§ **TASK GOAL**: Copy the data that follows exactly as it is, excluding all pictures.

§ **DATA SHOWN**:
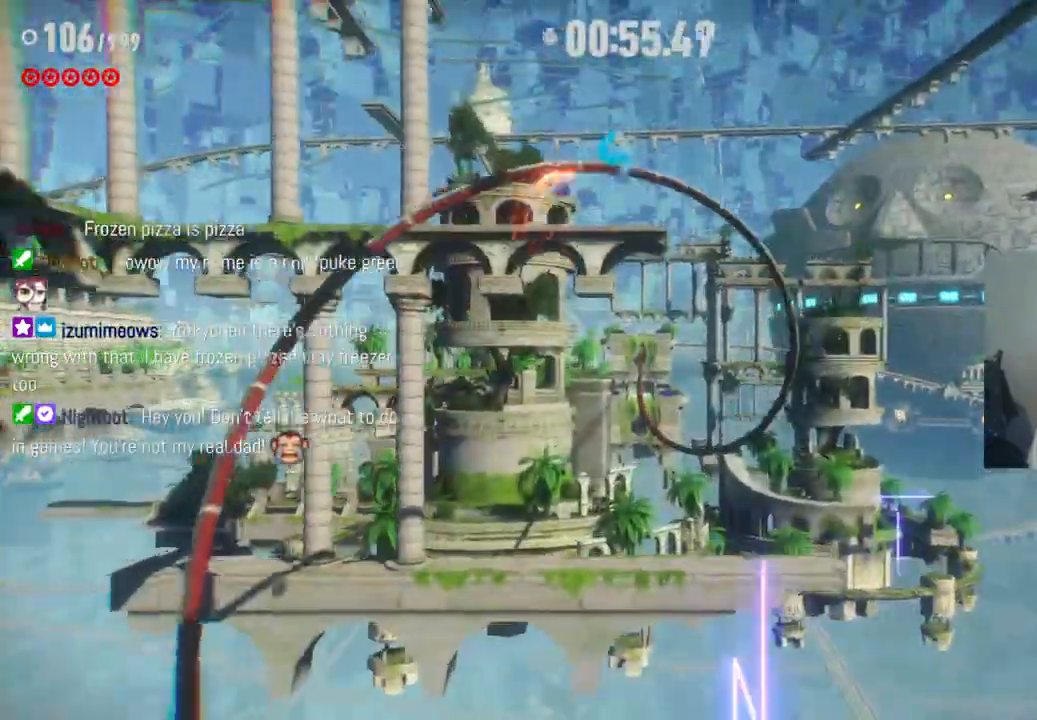
{"buttons": ["R2"], "left_stick": "center", "right_stick": "center", "events": []}
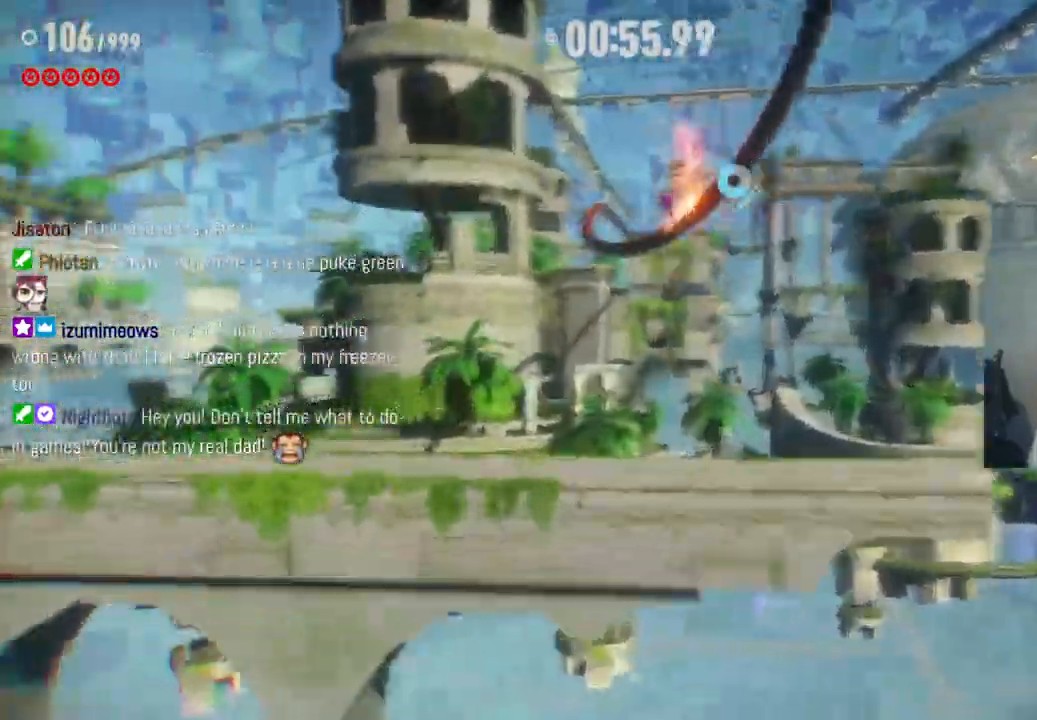
{"buttons": ["R2"], "left_stick": "center", "right_stick": "center", "events": []}
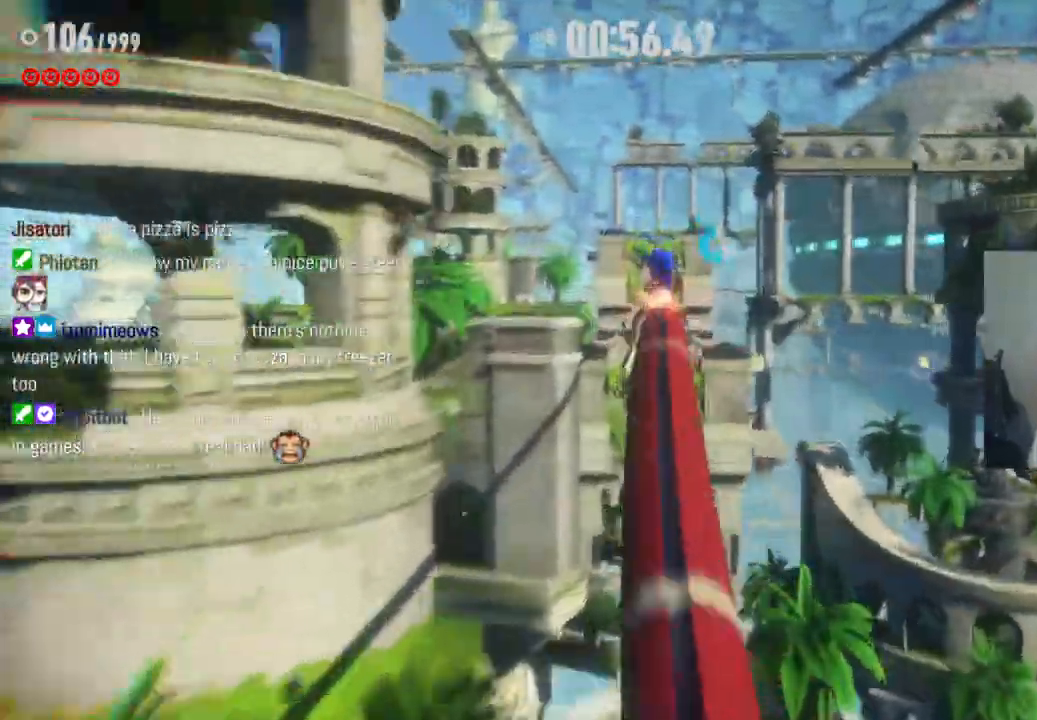
{"buttons": ["R2"], "left_stick": "up", "right_stick": "center", "events": [[200, "left_stick", "up"]]}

§ **RESPONSE**:
{"buttons": ["R2"], "left_stick": "center", "right_stick": "center", "events": []}
{"buttons": ["R2"], "left_stick": "center", "right_stick": "center", "events": []}
{"buttons": ["R2"], "left_stick": "up", "right_stick": "center", "events": [[200, "left_stick", "up"]]}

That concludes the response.